A l’évidence, Bahanga, surpris en flagrant délit de trahison de la « cause », s’en mêle les pinceaux et les pédales au point de verser dans une confusion de genres à laquelle aucun observateur ne saurait être véritablement étranger, depuis l’éclatement de cette crise un certain 23 Mai 2006 avec l’attaque des casernes de Ménaka et de Kidal. D’ailleurs, difficile de convaincre, autant les siens que les autres partenaires, en se mettant volontairement à la touche avec sa famille et des proches, sans raison objective, d’un quelconque attachement à l’idéal de départ. Aucune menace n’ayant jamais été proférée contre les familles des leaders touaregs qui ont pris sur eux de s’engager dans le maquis. Bien au contraire, ces familles ont toujours bénéficié de l’aide et de la protection des pouvoirs publics qui ne leur imputent aucune responsabilité dans ce qui arrive. Ces faits sont vérifiables.
Délire et tourment
Ainsi réduit à l’attitude d’un enfant surpris en faute, Bahanga n’avait d’autre alternative que de verser dans un délire puérile d’attaque ciblée en règle et stérile contre l’honorable Amada Ag BIBI auquel il dénie désormais toute qualité de porte-parole de l’Alliance. Pourtant, n’eut été son écharpe et son macaron qui ne font pas bon ménage avec les kalachs des rebelles, Ag BIBI a plus qualité que lui qui se prélassait en Libye pendant que les membres de l’ADC discutaient d’une solution de sortie du crise au Nord, le week-end dernier. Quel est du reste le rapport entre la qualité de porte-parole de Amada et le refuge en Libye de Bahanga ? Manifestement aucun.

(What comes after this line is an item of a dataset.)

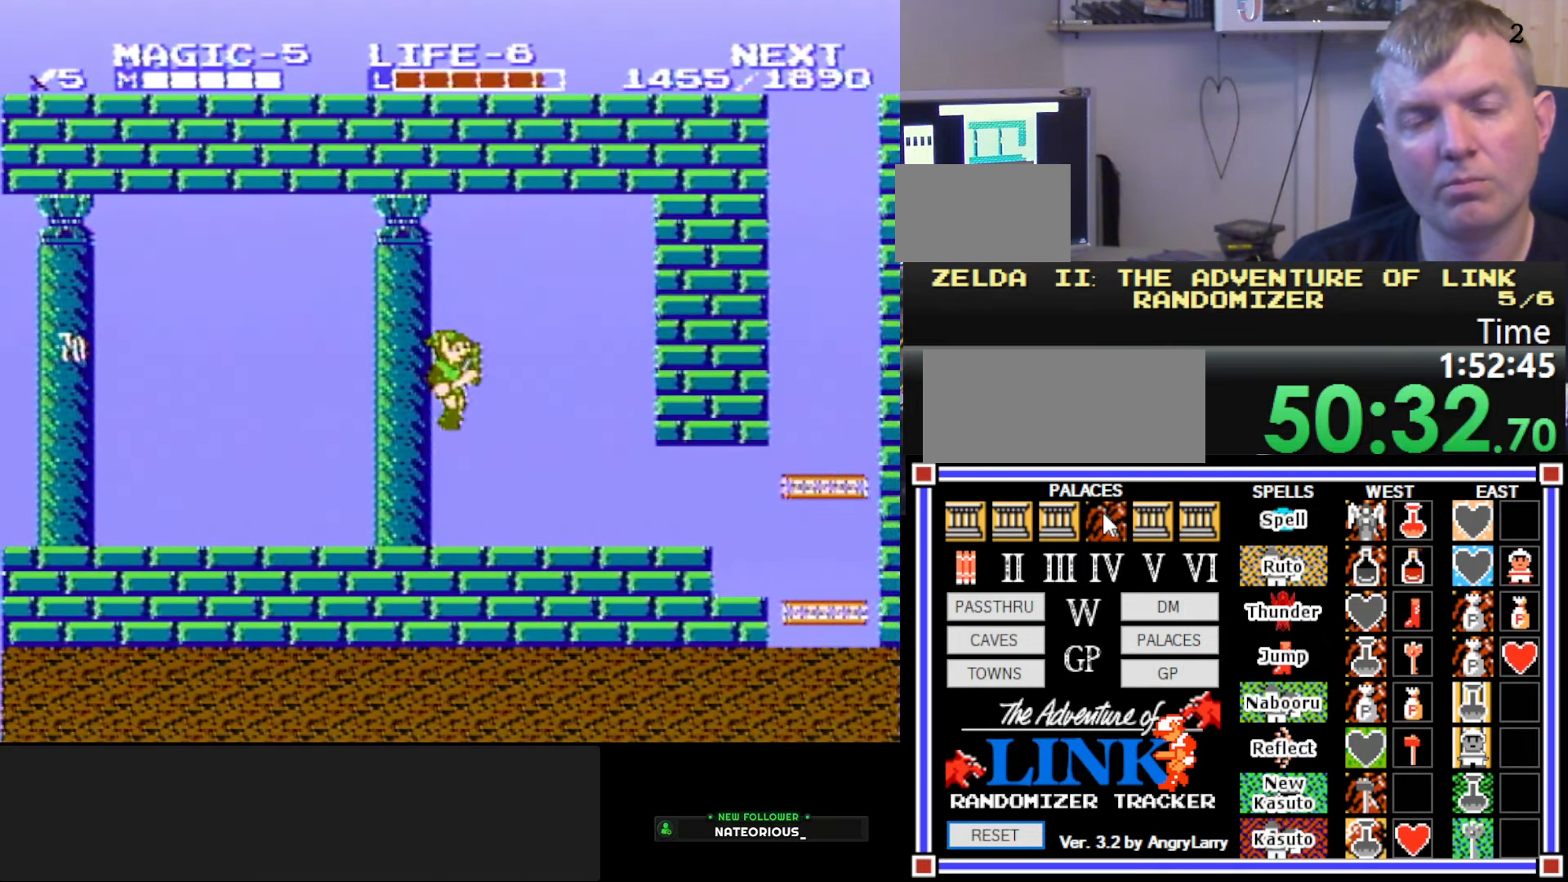
{"buttons": ["DPAD_RIGHT"], "events": []}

Décidément, pris dans son délire et tourmenté par sa conscience, Bahanga ne trouve pas mieux que d’affubler l’Etat malien de la seule tare qu’il n’a jamais portée : le refus du dialogue. Jusqu’à preuve du contraire, les autorités maliennes n’ont en effet prôné que le dialogue et y ont toujours répondu présent, même si le suivi et l’application des recommandations sont une autre paire de manche. Aussi, en menaçant : « si dans les jours qui viennent les autorités maliennes ne répondent pas à notre invitation de dialogue, elles assumeront ce rejet de dialogue qui pourrait avoir des répercussions graves dans les jours qui viennent sur le terrain, car notre mouvement est très présent sur l’ensemble des régions Nord », Bahanga ne fait ni plus, ni moins que se livrer à un mensonge grossier et grotesque visant à mettre en cause un Etat qui a d’ailleurs toujours été accusé de trop dialoguer et de ne pas prendre ses responsabilités quand il le faut.
Empêtré désormais dans une situation passablement inextricable et rattrapé par ce qui a fait l’objet de son combat, ou supposé tel, Bahanga ne semble trouver son salut que dans des menaces à peine voilées de reprise des hostilités sur le terrain. Là également, la réplique est mal appropriée d’autant que les mobiles pour une telle option, en l’état actuel des choses au Nord, sont inexistants. Parce que le dialogue se poursuit et il n’est juste plus question que de « régler certains détails », importants certes, mais non insurmontables. Autant dire que la menace de reprise des hostilités n’est autre qu’une lamentable tentative de Bahanga de se donner bonne conscience aux yeux des siens en faisant croire sa présence et son opérationnalité alors qu’il se trouve lui-même à mille lieues avec ceux qui lui sont chers.